• EXTRACT:
+ + + +

/trustworthysearch-demo

Demo of the TrustworthySearch API

Primary LanguagePythonApache License 2.0Apache-2.0

Overview

The TrustworthySearch API is an efficient risk analysis service for analyzing autonomous vehicle (AV) technologies. The service acts as an optimization layer on top of simulation by choosing which scenarios to run, providing statistical coverage over failure modes, and prioritizing failures by likelihood. Our algorithms efficiently generate useful data and actionable insights regarding safety. Most importantly, TrustworthySearch interacts with AV systems in a black-box manner, preserving the integrity and confidentiality of the software under test.

Getting started

Note: the demo server at https://trial.trustworthy.ai is currently offline.

This code provides an example of a client which acts as a broker to local simulation workers. The broker receives jobs from the search server, load balances amongst workers, and then sends results back to the search server asynchronously.

+ + + +

• DATA:
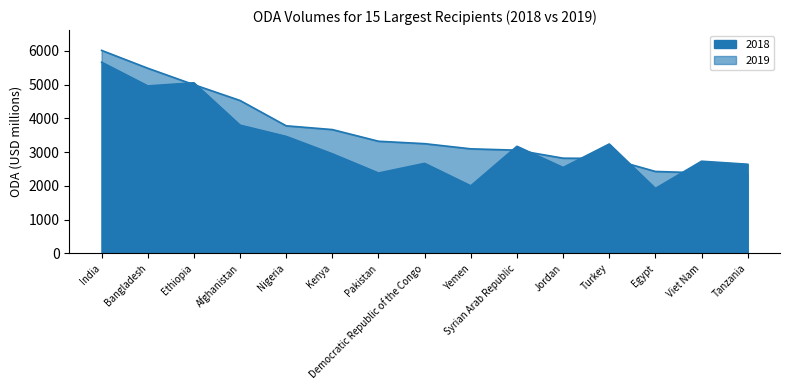

Where is the first local minimum for 2018?

Bangladesh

+ + + +

Can you return the entire TrustworthySearch demo page word for word, from its first line to its last? The data above stands apart from the TrustworthySearch page.

/trustworthysearch-demo

Demo of the TrustworthySearch API

Primary LanguagePythonApache License 2.0Apache-2.0

Overview

The TrustworthySearch API is an efficient risk analysis service for analyzing autonomous vehicle (AV) technologies. The service acts as an optimization layer on top of simulation by choosing which scenarios to run, providing statistical coverage over failure modes, and prioritizing failures by likelihood. Our algorithms efficiently generate useful data and actionable insights regarding safety. Most importantly, TrustworthySearch interacts with AV systems in a black-box manner, preserving the integrity and confidentiality of the software under test.

Getting started

Note: the demo server at https://trial.trustworthy.ai is currently offline.

This code provides an example of a client which acts as a broker to local simulation workers. The broker receives jobs from the search server, load balances amongst workers, and then sends results back to the search server asynchronously.